» Problem requirements: Search the data for the string "SALU" and copy each line in which it appears.

(Dataset items)
· · · · · · ·

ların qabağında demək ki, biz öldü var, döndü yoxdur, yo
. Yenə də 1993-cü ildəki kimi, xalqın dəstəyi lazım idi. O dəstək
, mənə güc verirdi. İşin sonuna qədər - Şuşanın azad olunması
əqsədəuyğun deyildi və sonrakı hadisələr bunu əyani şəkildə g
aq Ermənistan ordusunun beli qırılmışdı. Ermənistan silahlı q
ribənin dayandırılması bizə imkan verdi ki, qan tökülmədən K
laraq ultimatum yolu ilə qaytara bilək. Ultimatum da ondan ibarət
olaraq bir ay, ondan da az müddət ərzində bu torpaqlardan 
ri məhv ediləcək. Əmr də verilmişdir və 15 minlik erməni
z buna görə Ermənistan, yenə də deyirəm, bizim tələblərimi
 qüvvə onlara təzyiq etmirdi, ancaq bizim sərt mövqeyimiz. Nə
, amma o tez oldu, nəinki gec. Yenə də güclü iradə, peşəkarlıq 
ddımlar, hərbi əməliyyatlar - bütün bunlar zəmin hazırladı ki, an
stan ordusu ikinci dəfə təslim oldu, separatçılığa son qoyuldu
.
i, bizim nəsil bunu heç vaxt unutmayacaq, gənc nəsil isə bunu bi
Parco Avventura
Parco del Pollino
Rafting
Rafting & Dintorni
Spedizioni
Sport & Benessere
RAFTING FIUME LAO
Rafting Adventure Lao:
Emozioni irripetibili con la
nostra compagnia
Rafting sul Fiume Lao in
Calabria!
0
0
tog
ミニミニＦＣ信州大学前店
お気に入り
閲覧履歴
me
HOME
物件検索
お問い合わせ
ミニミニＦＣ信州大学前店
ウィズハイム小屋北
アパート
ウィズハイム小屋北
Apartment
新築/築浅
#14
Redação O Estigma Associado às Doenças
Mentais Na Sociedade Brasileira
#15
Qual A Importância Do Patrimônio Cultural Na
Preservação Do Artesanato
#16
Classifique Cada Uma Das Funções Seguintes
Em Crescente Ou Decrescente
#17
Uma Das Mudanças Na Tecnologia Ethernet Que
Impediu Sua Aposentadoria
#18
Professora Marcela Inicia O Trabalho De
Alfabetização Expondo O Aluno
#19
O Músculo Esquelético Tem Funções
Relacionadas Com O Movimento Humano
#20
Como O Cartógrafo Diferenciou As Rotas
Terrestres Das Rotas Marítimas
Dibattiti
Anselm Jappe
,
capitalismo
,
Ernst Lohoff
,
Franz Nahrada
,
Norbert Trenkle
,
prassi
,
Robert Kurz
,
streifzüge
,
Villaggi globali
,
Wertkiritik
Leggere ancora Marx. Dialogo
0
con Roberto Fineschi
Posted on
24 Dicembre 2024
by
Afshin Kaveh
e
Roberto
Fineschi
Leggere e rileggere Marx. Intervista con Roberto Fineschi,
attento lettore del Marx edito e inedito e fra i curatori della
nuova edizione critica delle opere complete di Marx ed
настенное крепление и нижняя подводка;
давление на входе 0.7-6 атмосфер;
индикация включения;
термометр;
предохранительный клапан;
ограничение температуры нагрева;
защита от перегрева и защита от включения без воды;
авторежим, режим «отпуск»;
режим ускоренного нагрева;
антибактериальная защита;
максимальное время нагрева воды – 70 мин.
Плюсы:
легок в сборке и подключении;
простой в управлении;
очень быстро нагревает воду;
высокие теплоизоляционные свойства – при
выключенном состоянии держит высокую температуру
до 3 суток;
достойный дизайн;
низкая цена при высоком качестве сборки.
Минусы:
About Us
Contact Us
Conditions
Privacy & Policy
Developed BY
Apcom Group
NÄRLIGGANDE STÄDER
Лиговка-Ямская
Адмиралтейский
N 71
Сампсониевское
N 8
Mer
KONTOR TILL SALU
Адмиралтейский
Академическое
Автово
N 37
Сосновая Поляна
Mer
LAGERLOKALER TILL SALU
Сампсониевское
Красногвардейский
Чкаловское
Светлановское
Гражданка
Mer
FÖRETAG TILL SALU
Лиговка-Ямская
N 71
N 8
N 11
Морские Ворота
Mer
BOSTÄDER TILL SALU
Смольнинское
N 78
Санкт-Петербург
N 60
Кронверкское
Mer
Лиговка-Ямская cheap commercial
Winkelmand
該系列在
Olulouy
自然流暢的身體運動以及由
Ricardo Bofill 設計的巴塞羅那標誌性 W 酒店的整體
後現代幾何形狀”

· · · · · · ·

» Result of the task:
KONTOR TILL SALU
LAGERLOKALER TILL SALU
FÖRETAG TILL SALU
BOSTÄDER TILL SALU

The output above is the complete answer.